In de vijfde eeuw v.Chr. kende Athene heel wat natuurwetenschappers en filosofen, van wie er verschillende kritiek hadden op het traditionele volksgeloof. De ‘sofisten‘ (wijze mannen) reageerden daarop: ze verdiepten zich in veel thema’s van de Spiltijd: het verlangen naar de vrijheid, autonomie, individualisme en de mogelijkheid gewone mensen te bereiken, in plaats van de kennis tot een kleine elite te beperken. De sofisten leerden de mensen systematisch te twijfelen in een tijd van groeiende onzekerheid. Protagoras van Abdera bv. schreef een berucht tractaat over de goden: “ik heb geen enkele mogelijkheid om te weten of ze bestaan of niet bestaan, noch van welke aard ze zijn”.

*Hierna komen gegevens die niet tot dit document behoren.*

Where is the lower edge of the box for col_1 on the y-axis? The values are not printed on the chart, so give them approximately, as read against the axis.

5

Tijdens de Peloponnesische oorlog werd Socrates een bekende persoonlijkheid in Athene
Socrates had niet de bedoeling informatie over te brengen, maar hij wilde vooronderstellingen van mensen deconstrueren en hen tot het besef brengen dat ze eigenlijk niets weten. Hij beschreef zichzelf als een vroedvrouw: hij bracht de waarheid in zijn gespreksgenoten ter wereld.

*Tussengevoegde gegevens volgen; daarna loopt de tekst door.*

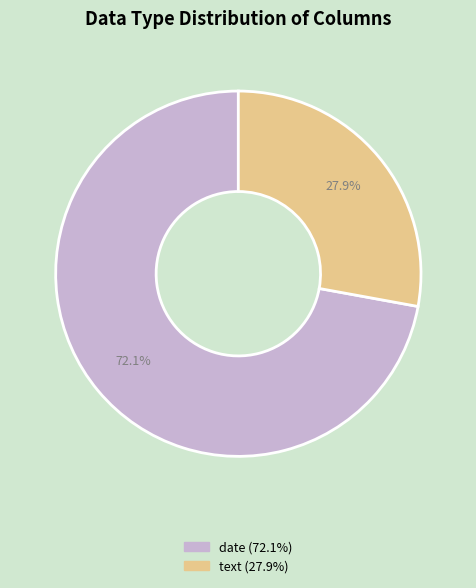

Between date and text, which is larger?

date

Socrates heeft de dialectiek uitgevonden, een meedogenloze dialoog die bedoeld was om foute overtuigingen aan de kaak te stellen en waarheid aan het licht te brengen. De kennis die op deze manier werd verworven was onlosmakelijk verbonden met de deugd. Kennis is deugd. Als je de essentie van goedheid begrijpt, zal je vanzelf juist handelen.

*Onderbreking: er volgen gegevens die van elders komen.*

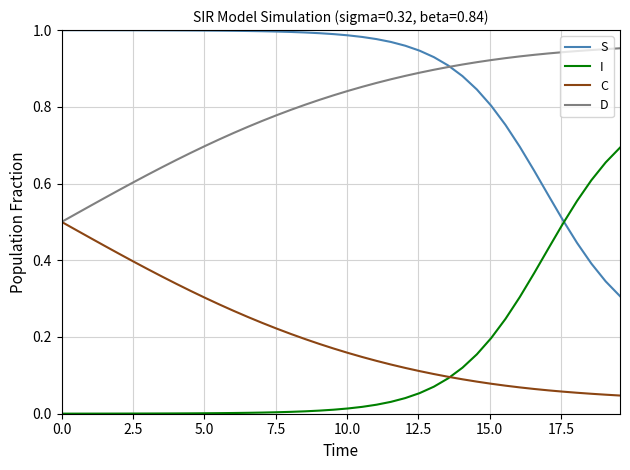

True or false: I and D cross at least once.

False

Er niet in slagen diep na te denken over betekenis was verraad aan de ‘ziel’: de ontdekking van de psyche is een van de belangrijkste prestaties van Socrates en van Plato.
Plato, leerling van Socrates, stichtte een school voor wiskunde en filosofie (de Academie): het onderwijs bestond niet uit colleges, maar uit gesprekken in de stijl van Socrates, in dialogen. Ons aardse bestaan is volgens Plato miserabel en tot mislukken gedoemd, maar het is niet de ware werkelijkheid. Religie was in de ogen van Plato minderwaardig vergeleken met de filosofie: de vormen konden alleen door de rationele vermogens van de geest worden bevat, niet door de inzichten van de mythe of het geheiligde drama van het ritueel. Zijn filosofie: de ‘leer van de vormen’: de ideeën van het goede, rechtvaardige, schone enz. konden niet met de zintuigen worden waargenomen, maar ze konden worden doorgrond met de kracht van de rede die in de ziel van elke mens huisde (idee = vorm, patroon, essentie). Onze materiële wereld was secundair en slechts een afgeleide. De rede: een spiritueel zoeken naar betekenis en waarden. De allegorie van de grot.
Plato’s leerling Aristoteles verwierp de idee dat de vormen een onafhankelijk, objectief bestaan hadden. Eigenschappen als schoonheid, moed, ronding of witheid bestonden alleen in het materiële voorwerp waar ze bij hoorden. Aristoteles was geïntrigeerd door het hele proces van de ‘wording’.
Aristoteles was op een gegeven moment de leraar van Alexander, die het hele toen gekende Oosten zou veroveren en de periode van het hellenisme inluidde. De voornaamste filosofische systemen tijdens de hellenistische tijd waren het stoïcisme en het epicurisme. Voor deze hellenistische filosofen was de spiltijd helemaal voorbij. Zij stelden geen heldhaftige ethische eisen, maar zochten enkel de ‘ataraxia’, een bestaan zonder problemen.